Suppose that $\phi$ is a homomorphism from $S_4$ onto $\mathbb Z_2$. Determine $\ker\phi$. Determine all homomorphisms from $S_4$ to $\mathbb Z_2$.
Please help me with this problem. I am stuck and I feel like I am not making any progress...
Also, unlike isomorphism, is it okay for one group to be non-cyclic and the other to be cyclic under homomorphisms? Because I think $S_4$ is not cyclic but $Z_2$ is cyclic.
On
If $G$ and $H$ are groups and $\varphi : G \to H$ is a homomorphism, then for any $x \in G$ the order of $\varphi(x)$ in $H$ must divide the order of $x$ in $G$. Thus if $\varphi : S_4 \to \mathbb{Z}_2$ is a homomorphism, $\ker \varphi$ must contain all of the $3$ cycles. Do you know what group the $3$ cycles generate?
If $\phi:S_4 \to \Bbb Z_2$ is a homomorphism, its image must be a subgroup of $\Bbb Z_2$. Since $\Bbb Z_2$ only has two subgroups, itself, and the trivial subgroup $\{0\}$, this simplifies things enormously.
If the image is the trivial group, then $\phi$ is the $0$-homomorphism that maps everything to the identity of $\Bbb Z_2$. So that's one possibility.
Otherwise, by the first isomorphism theorem, we have:
$\Bbb Z_2 =\phi(S_4) \cong S_4/\text{ker }\phi$.
This means that $2 = |\Bbb Z_2| = |S_4|/|\text{ker }\phi| = 24/|\text{ker }\phi|,$
That is: $|\text{ker }\phi| = 24/2 = 12$. So the kernel (if there is such a non-trivial homomorphism $\phi$) is a subgroup of $S_4$ of order $12$.
Now, if $\sigma \in S_4$ is a $3$-cycle, then $0 = \phi(e) = \phi(\sigma^3) = (\phi(\sigma))^3$, that is the order of $\phi(\sigma)$ divides $3$, so has order $1$ or $3$, by a corollary to Lagrange's theorem.
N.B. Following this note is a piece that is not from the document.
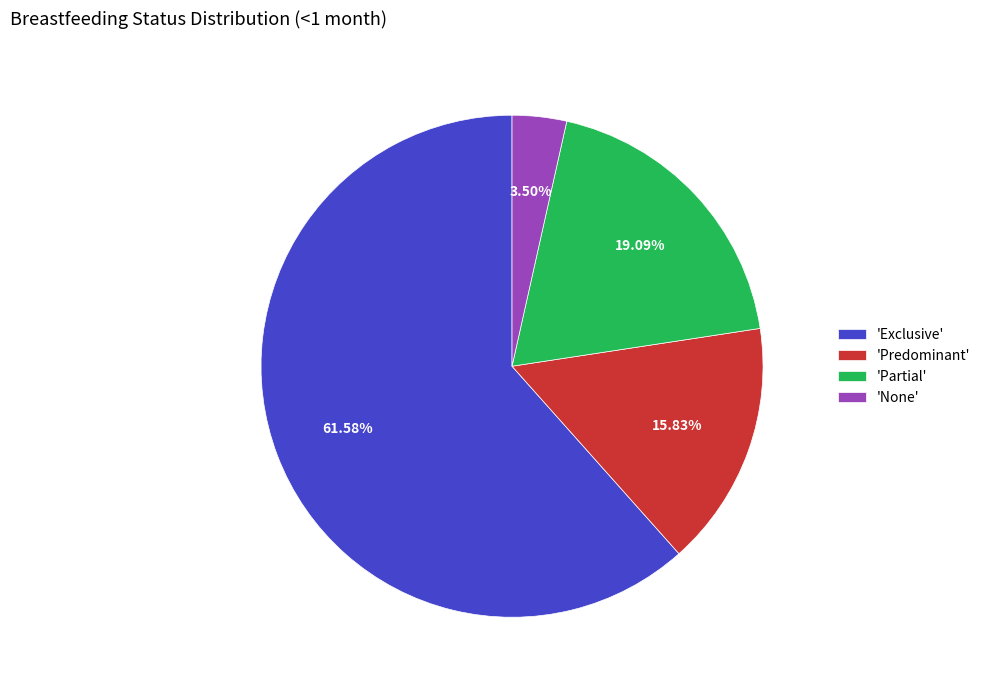

Is there a majority slice in this chart?

Yes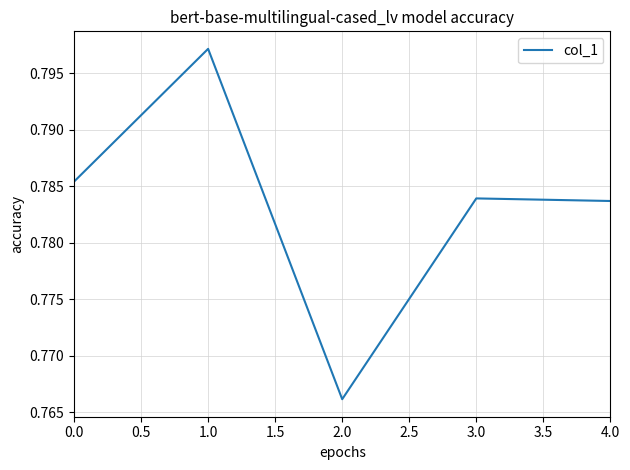

Which label corresponds to the smallest value in the chart?

2.0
We can rule out an order of $3$ since $3\not\mid 2$, so every $3$-cycle is in the kernel of $\phi$.
Counting, we see we have $8\ 3$-cycles in $S_4$, so those (plus the identity) account for $9$ elements of our $12$-element kernel (should it exist).
Noting that $(a\ b\ c)(a\ b\ d) = (a\ c)(b\ d)$, we can see that (by properly choosing $a,b,c,d$) every $2,2$-cycle is also in the kernel of $\phi$:
$\phi((a\ c)(b\ d)) = \phi((a\ b\ c)(a\ b\ d)) = \phi((a\ b\ c)) + \phi((a\ b\ d)) = 0 + 0 = 0$.
Since there are three of these, we have found our $12$-element kernel, provided that:
$\{e, (1\ 2\ 3), (1\ 3\ 2), (1\ 2\ 4), (1\ 4\ 2), (1\ 3\ 4), (1\ 4\ 3), (2\ 3\ 4), (2\ 4\ 3), (1\ 2)(3\ 4), (1\ 3)(2\ 4), (1\ 4)(2\ 3)\}$
actually forms a subgroup of $S_4$, which it does, this is the so-called alternating subgroup $A_4$ of all even permutations on the set $\{1,2,3,4\}$.